I can't believe the time has come when this cheesy intro can finally be made: "Pwong 2: it's not your grand-daddy's Pong." That's right, it's been almost 40 years since the original Pong was let loose upon the world, conceivably a wide enough window that some of our younger readers could actually have a grandpa or grandma who used to chuck quarters into the classic game at their local arcade. There have been tons of Pong clones throughout the years; even spin-off games like Breakout and Arkanoid that date back almost as long. We've seen many hybrid games as well, which is just about the only category that Pwong 2 (developed by Jonas Richner, a.k.a. JGames) belongs in.
A sequel to a lesser-known original, Pwong 2 is like the hyperactive biker outcast stepchild of its Pong parents. This game offers some serious sensory overload. The basic principle of Pong is still there; two opposing paddles whacking a ball back and forth, hoping to score by shooting it past your opponent. The first difference is that Pwong 2 has a vertical layout, rather than the more traditional sideways playing field. Everything begins deceptively normal and steady, with just a single ball lazily knocking back and forth between you and your computer opponent. Use your mouse to slide your paddle (on the bottom) from side to side.

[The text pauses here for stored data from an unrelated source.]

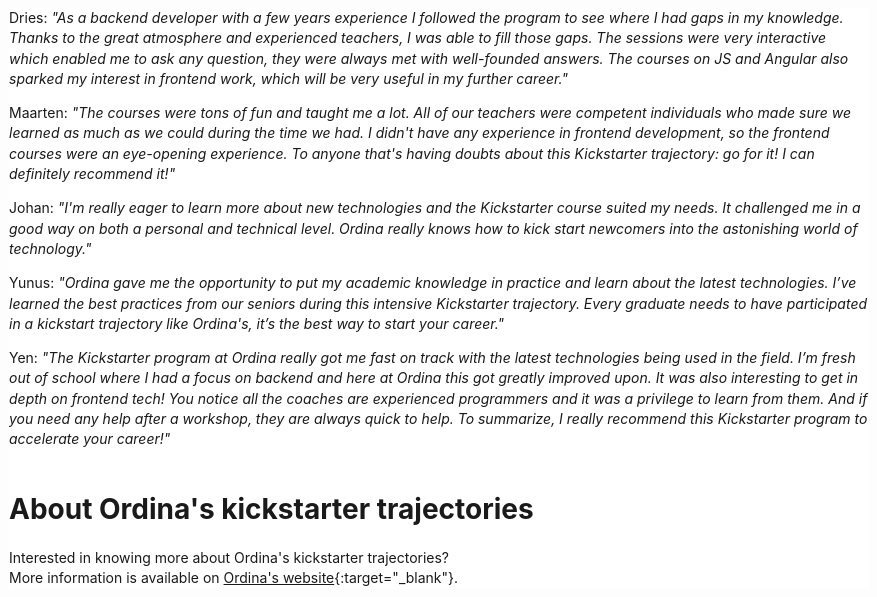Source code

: Dries: *"As a backend developer with a few years experience I followed the program to see where I had gaps in my knowledge.
         Thanks to the great atmosphere and experienced teachers, I was able to fill those gaps.
         The sessions were very interactive which enabled me to ask any question, they were always met with well-founded answers.
         The courses on JS and Angular also sparked my interest in frontend work, which will be very useful in my further career."*
         
Maarten: *"The courses were tons of fun and taught me a lot.
          All of our teachers were competent individuals who made sure we learned as much as we could during the time we had.
          I didn't have any experience in frontend development, so the frontend courses were an eye-opening experience.
          To anyone that's having doubts about this Kickstarter trajectory: go for it!
          I can definitely recommend it!"*

Johan:  *"I'm really eager to learn more about new technologies and the Kickstarter course suited my needs. 
It challenged me in a good way on both a personal and technical level. 
Ordina really knows how to kick start newcomers into the astonishing world of technology."*

Yunus: *"Ordina gave me the opportunity to put my academic knowledge in practice and learn about the latest technologies. 
I’ve learned the best practices from our seniors during this intensive Kickstarter trajectory. 
Every graduate needs to have participated in a kickstart trajectory like Ordina's, it’s the best way to start your career."*


Yen: *"The Kickstarter program at Ordina really got me fast on track with the latest technologies being used in the field. 
I’m fresh out of school where I had a focus on backend and here at Ordina this got greatly improved upon. 
It was also interesting to get in depth on frontend tech! 
You notice all the coaches are experienced programmers and it was a privilege to learn from them. 
And if you need any help after a workshop, they are always quick to help. 
To summarize, I really recommend this Kickstarter program to accelerate your career!"*

# About Ordina's kickstarter trajectories
Interested in knowing more about Ordina's kickstarter trajectories?<br/>
More information is available on [Ordina's website](https://www.ordina.be/jobs/kickstarter-2018/){:target="_blank"}.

All of the sudden, a few more balls enter the mix. It's okay though; you're doing good... just a few balls, right? No big deal, just keep moving back and for—"Arrrgh!!! What the #^@&? Too many balls! They're everywhere! Game over man, game over!"
As if a dozen or so weren't enough already, the screen will eventually become filled with balls flying left and right, up and down. The more balls in play, the less they'll count against your score if you lose them. So at least there's that. You also have a few tricks up your sleeve, like the ability to launch a "ghost paddle" up in the air above you, used to preemptively catch incoming balls without actually being in that spot by the time they get there. This ability is fueled by ammo that you can snag by collecting the bigger, glowing orbs that occasionally descend. Just click the left mouse button to fire it.
You'll also see a few other nice power-ups drop from time to time, like paddle extenders, slow-motion and "sticky" paddles. You can also upgrade your paddle between matches, spending the points you earn on three things: extending your paddle, making your paddle's "curve" more extreme and the length of which power-ups will last (or the frequency in which they drop—it's not specified).
There are several different game modes beyond just Easy, Medium and Hard; the Extreme and Insane modes give you less time and more of a challenge. There's even a two-player mode that you can play with a friend, using both the arrow keys and [A] and [D] keys. An achievement system is included, albeit sparse.
Analysis: By nature, there's just not too much more to the game than what's immediately obvious, so it can get a bit repetitive after awhile. The glow-trail graphics are a neat effect, but could also be an annoyance issue with some people (not to mention the high-frequency, trance soundtrack if you're not into that sorta thing). You can mute the game with [M], pause with [P] and reset with [R]. When it comes to gameplay, there really isn't that much to criticize since you're just moving a paddle back and forth. I suppose gamers with a high-end, 2000 dpi mouse may have a slight advantage over those with a junker, but I can't imagine it would be that substantial.
It's a casual action game through and through, shiny enough to capture your attention for 20 minutes at a time. Just don't expect much in the way of replay value after you've completed all the difficulty modes and achievements.